Why we should invest in disaster management


December 14th, 2016

Prioritise weather forecasting and early warning for local communities

by Md. A. Halim Miah, Kamrul Islam Bhuiyan and Dr. Faruk Ul Islam

Disaster management in Bangladesh has been transformed from disaster response and recovery to a risk reduction model. However though policy and law have been formulated based on the risk reduction model, policy priority is still required in many areas both in quality and quantitative improvement, such as shifting risk governance from centralized systems to people’s empowerment and redirecting disaster investment from response and recovery model to pre-disaster investment.

Why more investment at pre-disaster stage?

Bangladesh spent a lot in the last two decades on disasters. One flood in 1998 caused an estimated loss of US$ 2 billion –  4.8 % of national GDP. This figure might even be higher as loss and damage estimates focus on infrastructure and bigger public institutions and less on those of small entrepreneurs and small holder farmers.

This loss and damage will increase if we do not invest in prevention measures such as community resilience building, critical infrastructure like dams, embankments, bio-dykes, green belts and the dissemination of risk information for the people live in vulnerable areas.

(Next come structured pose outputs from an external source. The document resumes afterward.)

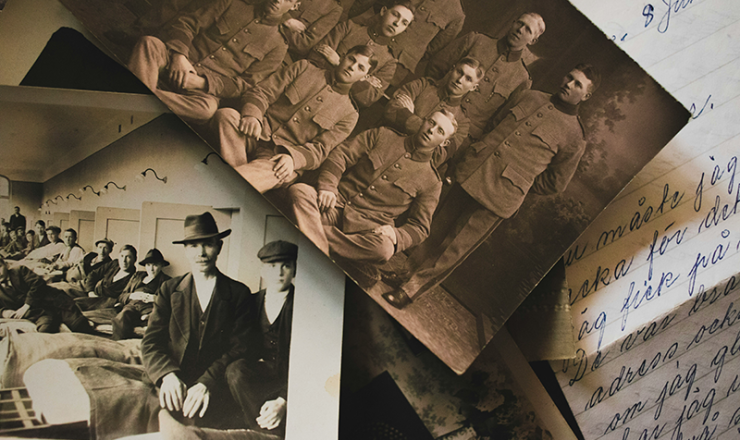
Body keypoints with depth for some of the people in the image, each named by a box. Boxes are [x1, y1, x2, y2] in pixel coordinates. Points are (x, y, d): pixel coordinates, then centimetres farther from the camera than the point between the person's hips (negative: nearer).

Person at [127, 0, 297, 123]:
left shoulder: (277, 47, 10)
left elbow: (245, 84, 2)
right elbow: (186, 24, 11)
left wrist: (203, 82, -13)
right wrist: (179, 55, -11)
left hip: (206, 89, -2)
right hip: (177, 64, 2)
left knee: (206, 108, -38)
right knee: (148, 43, -29)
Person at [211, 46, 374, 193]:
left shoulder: (349, 114, 14)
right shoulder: (303, 68, 18)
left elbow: (319, 150, 3)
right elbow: (261, 93, 9)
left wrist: (293, 158, -20)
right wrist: (252, 115, -15)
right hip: (256, 134, 2)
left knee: (273, 169, -40)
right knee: (226, 114, -32)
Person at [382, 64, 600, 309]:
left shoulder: (575, 138, -3)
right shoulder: (529, 97, 11)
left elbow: (555, 183, 4)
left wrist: (519, 182, 2)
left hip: (499, 197, -4)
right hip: (471, 172, 5)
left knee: (451, 250, 2)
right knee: (436, 229, 14)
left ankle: (410, 289, 16)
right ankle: (406, 271, 32)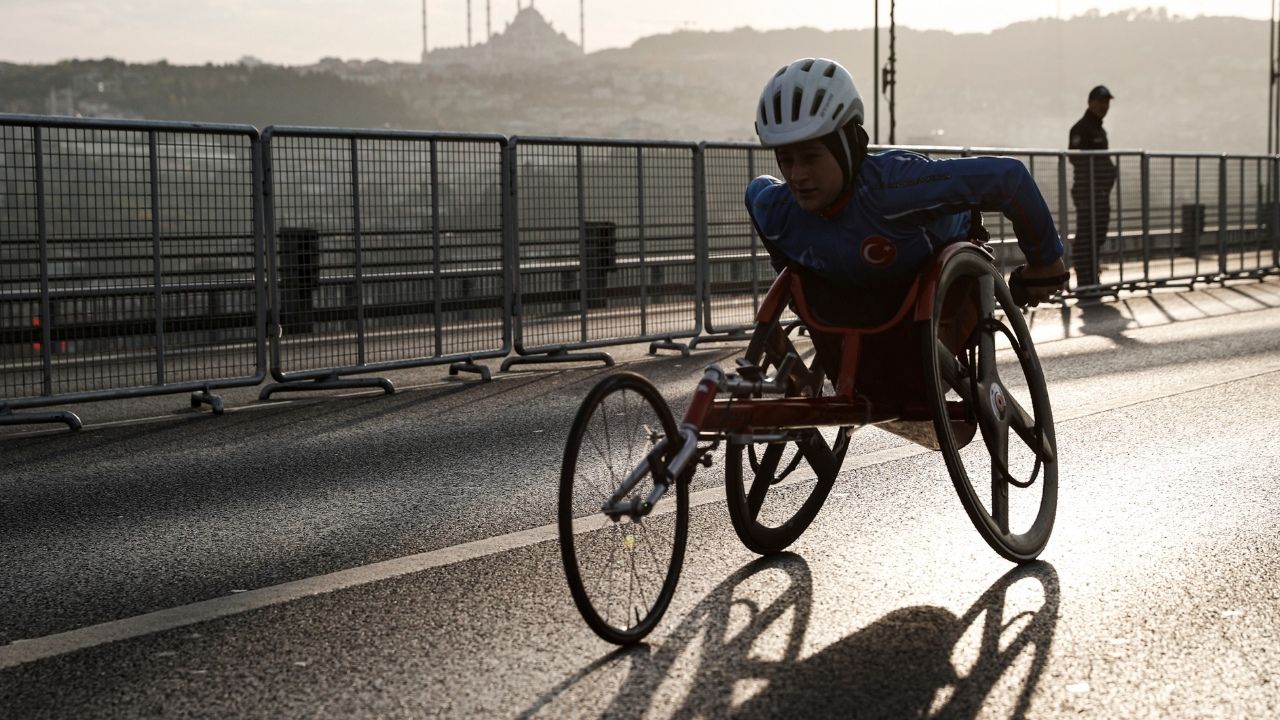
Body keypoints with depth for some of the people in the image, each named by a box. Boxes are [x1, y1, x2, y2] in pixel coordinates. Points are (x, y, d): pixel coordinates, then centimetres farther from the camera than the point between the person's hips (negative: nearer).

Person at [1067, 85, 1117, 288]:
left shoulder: (1100, 130, 21)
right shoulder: (1081, 128, -9)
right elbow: (1076, 158, -18)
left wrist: (1110, 169, 12)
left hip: (1101, 192, 10)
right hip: (1087, 191, -10)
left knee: (1097, 238, 11)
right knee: (1086, 238, -11)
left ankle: (1092, 281, 17)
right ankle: (1085, 283, -11)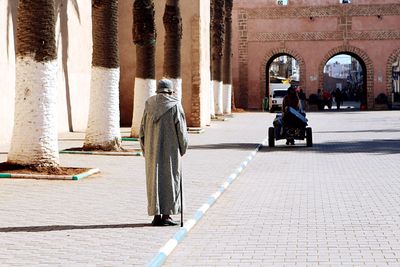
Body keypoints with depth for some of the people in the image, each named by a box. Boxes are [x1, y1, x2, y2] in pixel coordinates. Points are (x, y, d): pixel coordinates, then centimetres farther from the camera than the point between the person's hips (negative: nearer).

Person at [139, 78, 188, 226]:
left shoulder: (149, 105, 4)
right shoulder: (175, 105, -7)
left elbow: (142, 129, 5)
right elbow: (181, 129, -8)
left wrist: (146, 150, 14)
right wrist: (183, 148, 5)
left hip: (152, 150, 3)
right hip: (170, 150, -3)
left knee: (154, 180, 8)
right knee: (170, 180, 4)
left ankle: (156, 215, 7)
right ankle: (166, 216, 2)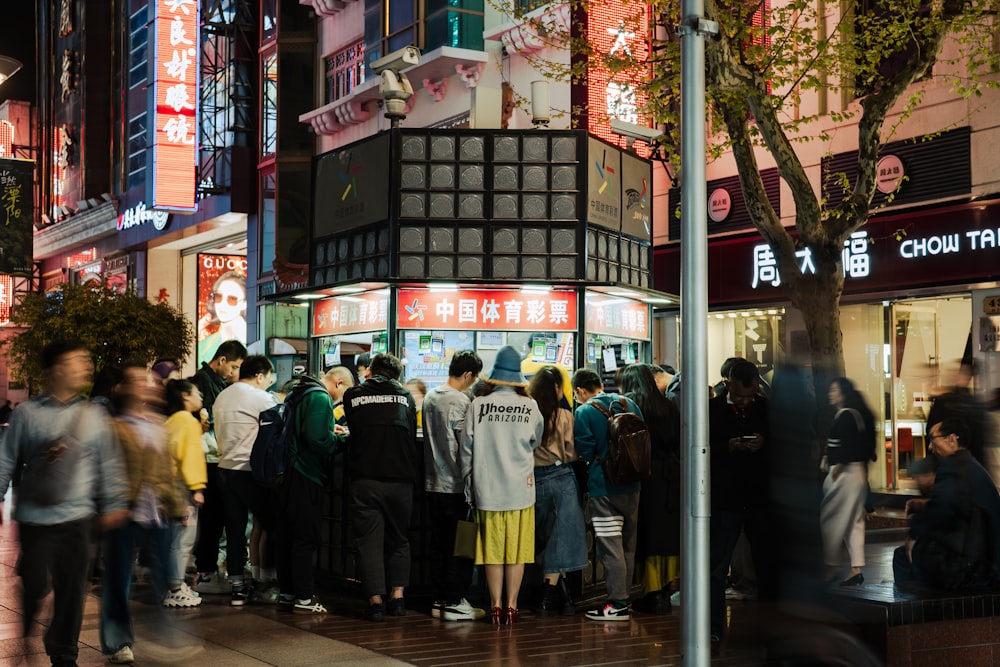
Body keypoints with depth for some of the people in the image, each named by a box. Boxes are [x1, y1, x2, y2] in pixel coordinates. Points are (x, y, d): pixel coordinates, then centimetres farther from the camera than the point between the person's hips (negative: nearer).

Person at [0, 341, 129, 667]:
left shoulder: (93, 415, 5)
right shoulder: (27, 413, -1)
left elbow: (110, 464, 9)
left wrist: (113, 504, 5)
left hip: (78, 517, 2)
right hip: (35, 516, -2)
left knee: (72, 589, 5)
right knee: (35, 585, 1)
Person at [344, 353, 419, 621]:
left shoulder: (353, 395, 3)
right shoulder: (405, 396, 7)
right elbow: (412, 436, 13)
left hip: (365, 480, -1)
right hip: (400, 480, 2)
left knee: (369, 541, 5)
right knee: (398, 540, 16)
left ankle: (375, 601, 1)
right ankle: (397, 597, 12)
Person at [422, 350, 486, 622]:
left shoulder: (430, 397, 9)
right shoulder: (460, 401, -15)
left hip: (433, 484, 8)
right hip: (455, 485, -8)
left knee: (438, 545, 12)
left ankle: (439, 600, 16)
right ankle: (454, 603, 1)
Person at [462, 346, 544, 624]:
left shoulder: (477, 405, -6)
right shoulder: (530, 407, -5)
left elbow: (467, 448, -1)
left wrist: (467, 482, 11)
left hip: (487, 488, 0)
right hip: (520, 487, 0)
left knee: (493, 549, 9)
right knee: (517, 549, 8)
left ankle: (496, 606, 11)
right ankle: (511, 605, 9)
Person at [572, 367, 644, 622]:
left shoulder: (584, 413, -9)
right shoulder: (628, 404, 8)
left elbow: (585, 453, -11)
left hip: (604, 488, -7)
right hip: (632, 485, 7)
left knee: (610, 546, -4)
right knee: (628, 543, 14)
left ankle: (617, 604, -2)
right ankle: (624, 595, 23)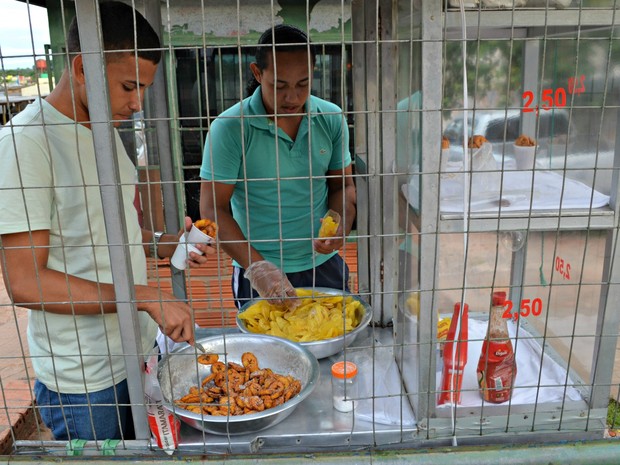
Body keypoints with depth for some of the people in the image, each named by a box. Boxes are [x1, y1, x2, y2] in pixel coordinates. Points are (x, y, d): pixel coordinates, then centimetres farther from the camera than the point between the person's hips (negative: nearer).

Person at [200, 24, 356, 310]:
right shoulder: (229, 128, -15)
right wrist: (255, 266, -27)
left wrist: (341, 227, -14)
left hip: (325, 265, 4)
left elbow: (343, 185, 6)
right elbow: (212, 209, -16)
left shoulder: (332, 119, -3)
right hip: (259, 274, -3)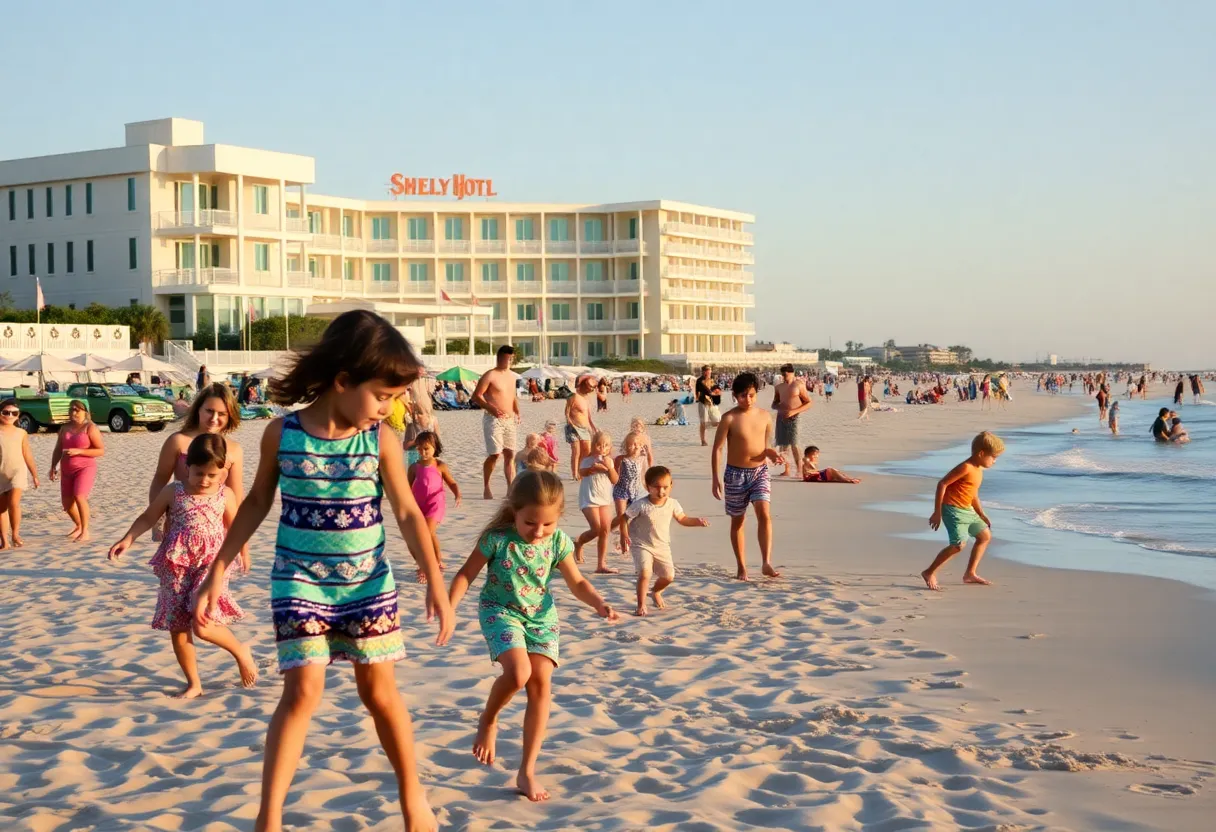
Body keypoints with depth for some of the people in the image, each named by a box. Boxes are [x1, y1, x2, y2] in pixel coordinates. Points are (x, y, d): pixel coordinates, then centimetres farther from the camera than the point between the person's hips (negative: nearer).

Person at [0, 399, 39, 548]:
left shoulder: (21, 433, 6)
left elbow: (27, 455, 12)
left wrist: (34, 474, 14)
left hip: (18, 471, 0)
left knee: (14, 503, -17)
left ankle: (15, 534, 0)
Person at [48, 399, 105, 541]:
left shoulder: (90, 428, -8)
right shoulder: (65, 428, 10)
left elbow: (101, 450, -12)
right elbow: (57, 450, 15)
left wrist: (78, 451, -19)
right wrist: (53, 467, 3)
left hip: (85, 468, -6)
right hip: (67, 470, 6)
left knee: (79, 497, -24)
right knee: (67, 503, 8)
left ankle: (85, 532, -16)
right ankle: (78, 526, 35)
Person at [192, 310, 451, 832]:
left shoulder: (381, 440, -7)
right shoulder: (282, 433, -9)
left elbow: (408, 514, -3)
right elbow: (257, 502, 3)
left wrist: (436, 584, -7)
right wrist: (218, 571, 3)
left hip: (367, 580, 1)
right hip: (300, 580, -1)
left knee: (379, 690, 8)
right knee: (303, 688, -11)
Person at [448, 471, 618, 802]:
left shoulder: (558, 541, -9)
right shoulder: (497, 538, -19)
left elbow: (577, 582, 3)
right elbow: (467, 574, -9)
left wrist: (599, 604, -15)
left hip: (541, 615, 3)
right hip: (500, 611, -3)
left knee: (541, 682, -8)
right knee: (519, 672, -28)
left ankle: (527, 771, 1)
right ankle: (488, 720, 6)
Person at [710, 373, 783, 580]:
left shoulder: (765, 416, 2)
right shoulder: (729, 418, -9)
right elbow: (717, 449, -7)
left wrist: (772, 454, -8)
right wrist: (716, 479, -12)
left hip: (760, 471, 2)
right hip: (736, 473, -2)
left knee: (764, 514, -17)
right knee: (737, 520, 8)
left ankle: (766, 563, -19)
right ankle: (742, 567, 20)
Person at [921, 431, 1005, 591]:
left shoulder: (978, 469, 12)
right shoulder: (965, 468, -18)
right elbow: (942, 484, -22)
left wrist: (981, 515, 23)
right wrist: (937, 513, -22)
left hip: (967, 511, 10)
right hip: (953, 510, -10)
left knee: (985, 535, 16)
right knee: (959, 544, -18)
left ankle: (970, 574, 20)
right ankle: (929, 573, -8)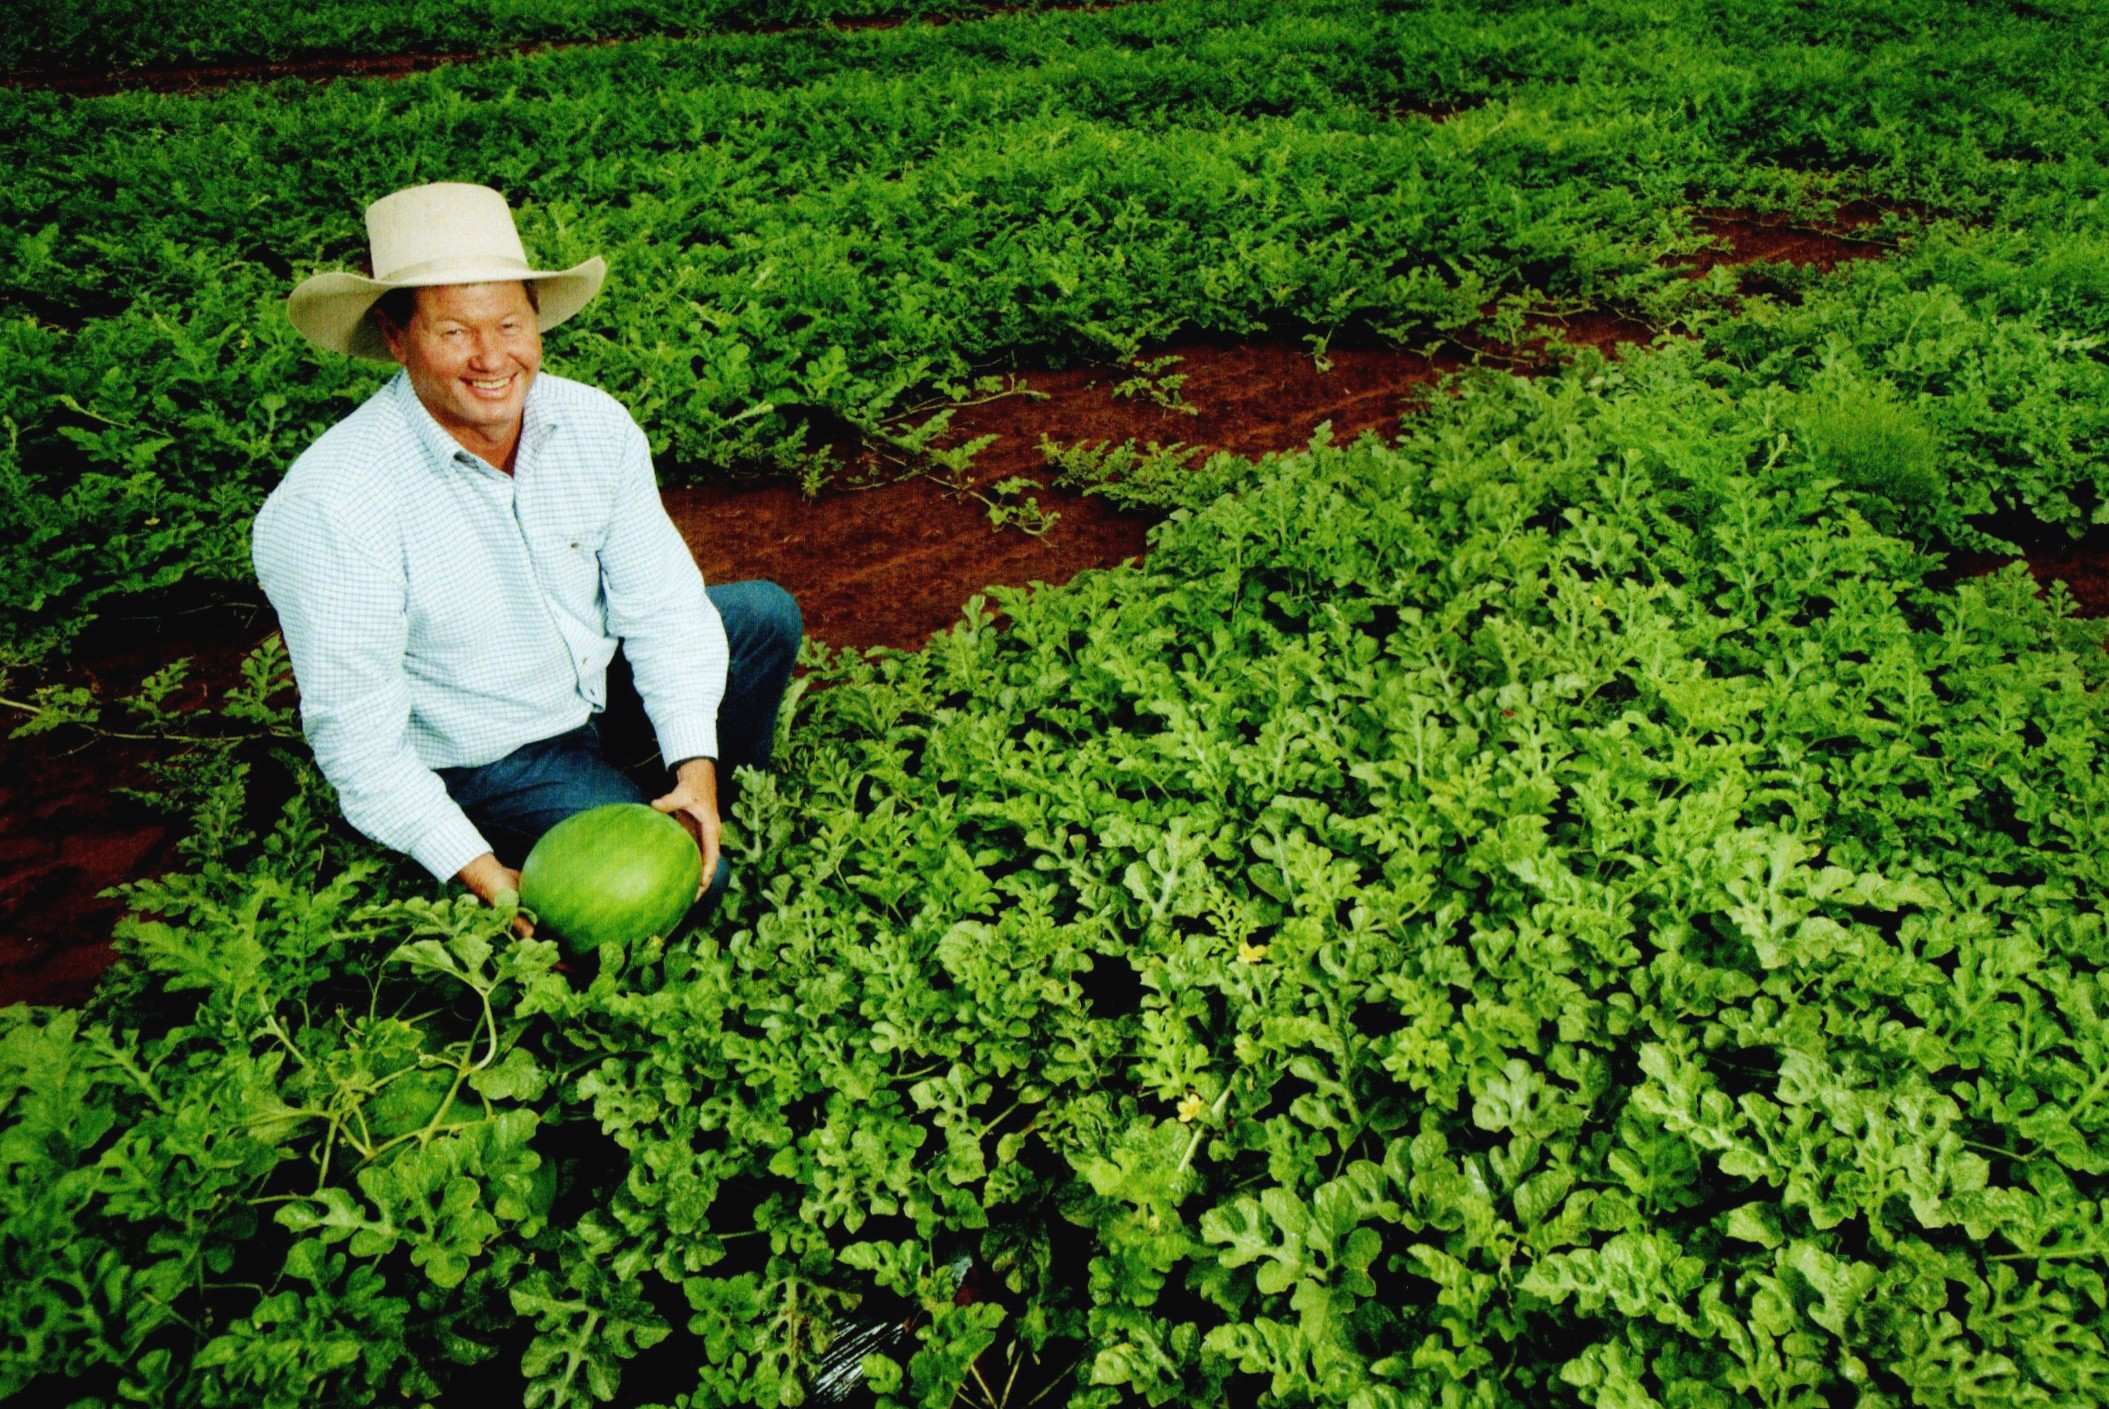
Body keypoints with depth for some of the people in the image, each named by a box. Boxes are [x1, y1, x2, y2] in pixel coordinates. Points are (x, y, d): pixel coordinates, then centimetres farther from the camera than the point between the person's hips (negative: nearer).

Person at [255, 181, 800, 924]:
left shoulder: (595, 423, -14)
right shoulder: (330, 507, -28)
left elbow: (658, 605, -10)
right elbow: (356, 737, -24)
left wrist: (696, 768, -20)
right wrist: (486, 878, -28)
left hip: (598, 682, 6)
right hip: (483, 761, -6)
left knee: (766, 613, 0)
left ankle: (725, 806, 22)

voice messages for DRR BograAccording to the IPCC Fifth Assessment Report the frequency and intensity of hazards will increase with greater risk particularly for developing nations. Bangladesh has achieved remarkable progress in some social indices like health, primary education, poverty reduction and in some areas of disaster related emergency response. Therefore mortality and morbidity from disasters have reduced significantly.

Redirect financing from disaster response to development

The total GNP of Bangladesh is growing.  At independence (1972-73) the total annual budget of Bangladesh was 7.8 billion (£78.5 million) but for the fiscal year 2016-17 it is 3.41 trillion taka (£34 billion).  Bangladesh has a growing national economy and  wealth and GDP per capita rose from US$2,038.7 in 2006 to US$3,136.6 in 2016.

The World Wealth Report also shows that in 2000 the assets per head of adult men in Bangladesh were worth US$1069 and this has more than doubled to US$ 2347 in 2016. The rate of national poverty was 62% in 1992, which came down to 32% in 2010. But a very few of those who came out from poverty the ‘movers out of poverty’- could become part of the economic middle class (the range of income $2 to $4).

According to renowned economist Binayak Sen, Director, Research, Bangladesh Development Studies in Bangladesh , the movers who are stuck in the range of $1 to $2 a day income are still  vulnerable to shocks and downward slippages (Sen, Binayak; June 2014, ICE Business, Dhaka).  This is a vicious cycle of income erosion where disasters like floods that recur pull those people behind so that they can not climb up the ladder. Studies reveal that investment in strengthening weather, climate and water information services is highly cost efficient for societal progress returning three times as much as monetary investment according to the CREWS Initiative. 

Practical Action Bangladesh has implemention experience under Vulnerability to Resilience+, financed by the Zurich Insurance Group.  We found that by disseminating flood early warning messages to the community in understandable ways, flood vulnerable people living downstream of Brahmaputra basin were able to save their most valuable household and agricultural resources.

We conducted a rapid assessment on the impact of flood early warning voice messages just after the flood which occurred in July –August 2016. Our preliminary findings revealed that people’s indigenous knowledge did not work.

“The saying goes, if cloud passes from south-west to north-east we would think that the river Jamuna will be raised. But this year we could not understand the possibility of flooding. Therefore voice messaging was very important. Among my neighbours around ten farmers were able to harvest their jute when they got flood early warning voice messages with a minimum financial value of 9,000 taka (£90) for each. Those of us who live island like places, very close to the river evacuated with our cattle saving a minimum of household value of 100,000 taka (£1,000). So if voice messages cost 20 taka household then its return is more than 1000 times higher!”

This is an example of how improving early warning systems for vulnerable people can save them from the vicious cycle of income erosion and enable them to continue to climb the steps of the ladder with the aim of reaching the gateway from poverty.